**** RECORDS FOR THE EXERCISE ****

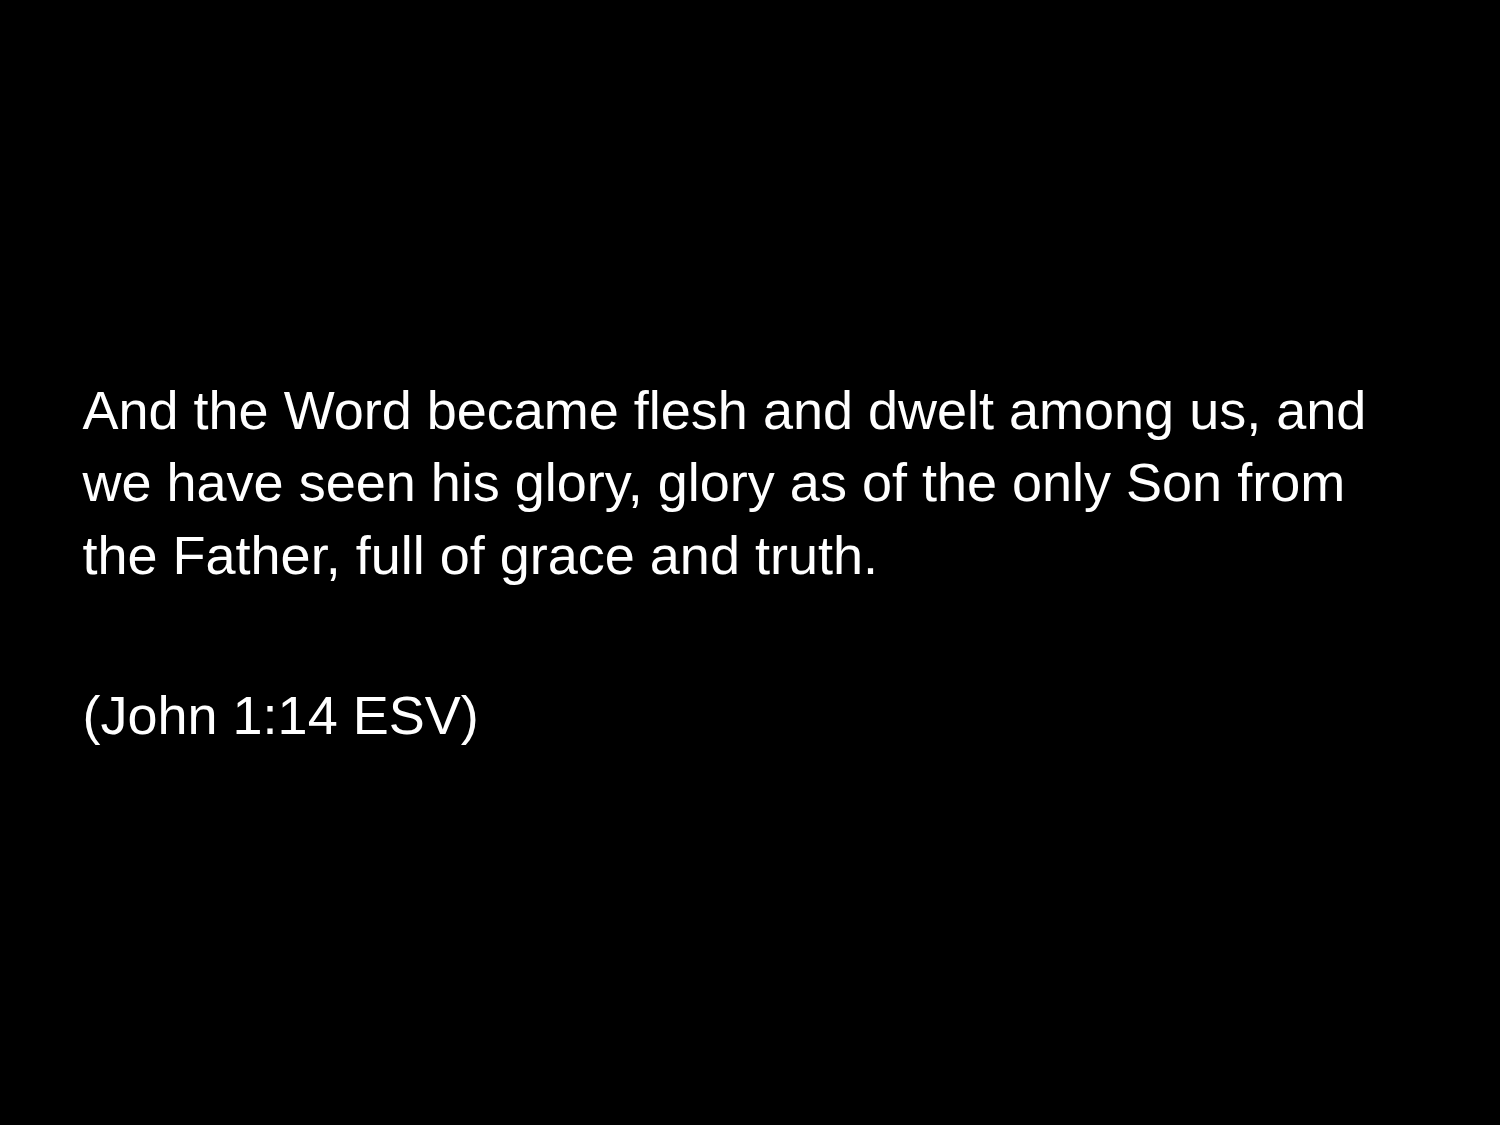And the Word became flesh and dwelt among us, and we have seen his glory, glory as of the only Son from the Father, full of grace and truth.
(John 1:14 ESV)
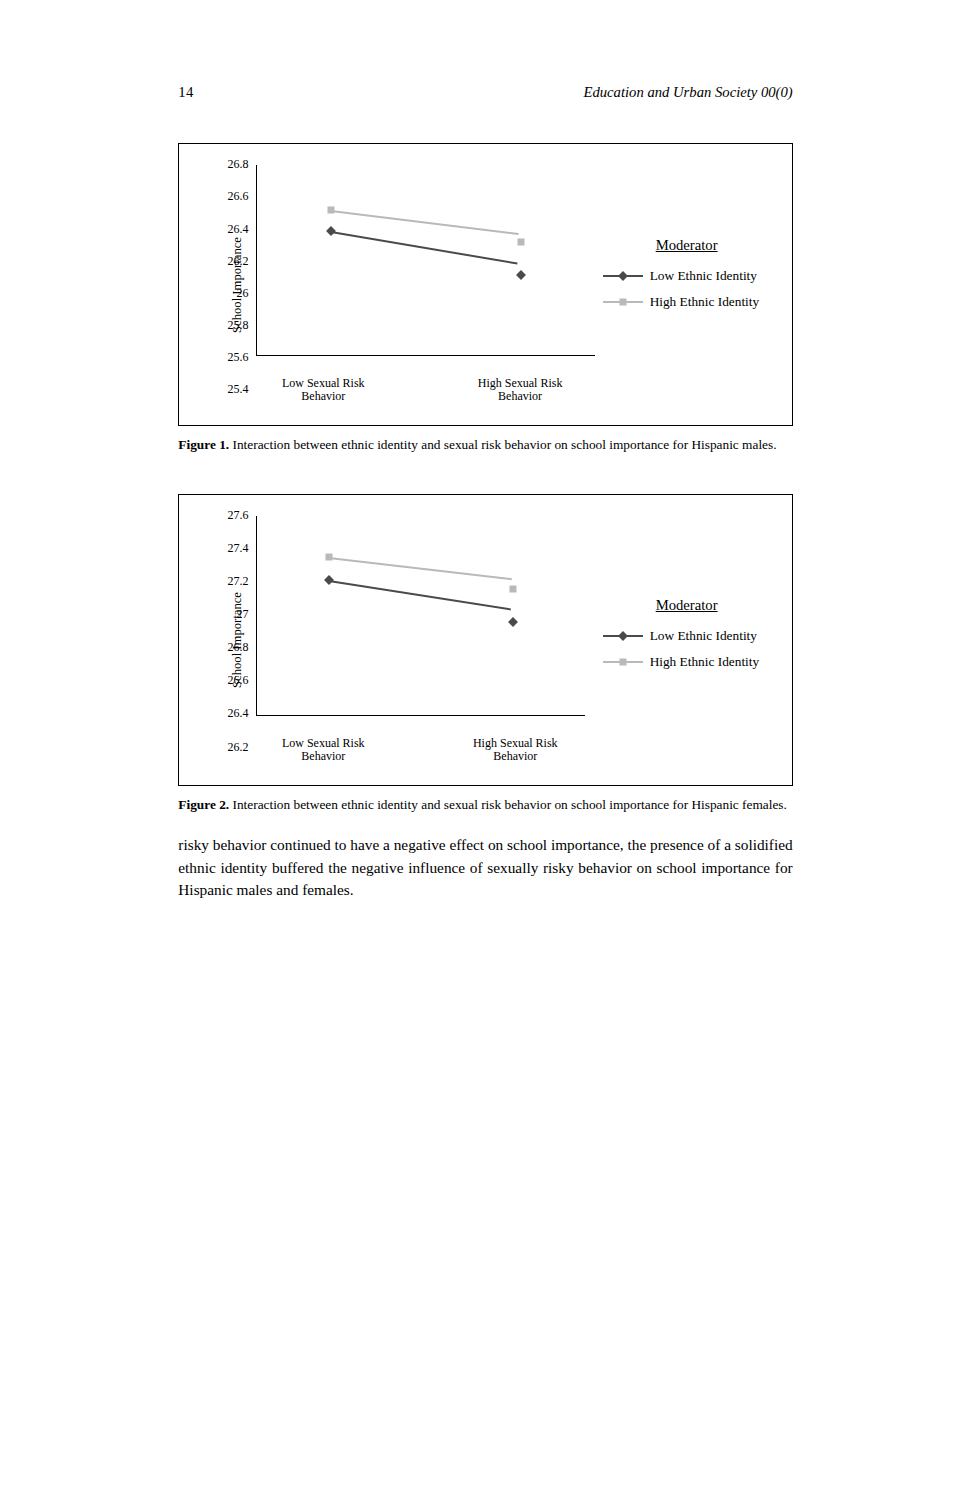14 Education and Urban Society 00(0)
School Importance
26.8
26.6
26.4
26.2
26
25.8
25.6
25.4
Low Sexual Risk
Behavior
High Sexual Risk
Behavior
Moderator
Low Ethnic Identity
High Ethnic Identity
Figure 1. Interaction between ethnic identity and sexual risk behavior on school importance for Hispanic males.
School Importance
27.6
27.4
27.2
27
26.8
26.6
26.4
26.2
Low Sexual Risk
Behavior
High Sexual Risk
Behavior
Moderator
Low Ethnic Identity
High Ethnic Identity
Figure 2. Interaction between ethnic identity and sexual risk behavior on school importance for Hispanic females.
risky behavior continued to have a negative effect on school importance, the presence of a solidified ethnic identity buffered the negative influence of sexually risky behavior on school importance for Hispanic males and females.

****

* [WORK INSTRUCTION]: Give back each entry verbatim but drop its pictures.

* [SOLUTION TO THIS PROBLEM]:
And the Word became flesh and dwelt among us, and we have seen his glory, glory as of the only Son from the Father, full of grace and truth.
(John 1:14 ESV)
14 Education and Urban Society 00(0)
School Importance
26.8
26.6
26.4
26.2
26
25.8
25.6
25.4
Low Sexual Risk
Behavior
High Sexual Risk
Behavior
Moderator
Low Ethnic Identity
High Ethnic Identity
Figure 1. Interaction between ethnic identity and sexual risk behavior on school importance for Hispanic males.
School Importance
27.6
27.4
27.2
27
26.8
26.6
26.4
26.2
Low Sexual Risk
Behavior
High Sexual Risk
Behavior
Moderator
Low Ethnic Identity
High Ethnic Identity
Figure 2. Interaction between ethnic identity and sexual risk behavior on school importance for Hispanic females.
risky behavior continued to have a negative effect on school importance, the presence of a solidified ethnic identity buffered the negative influence of sexually risky behavior on school importance for Hispanic males and females.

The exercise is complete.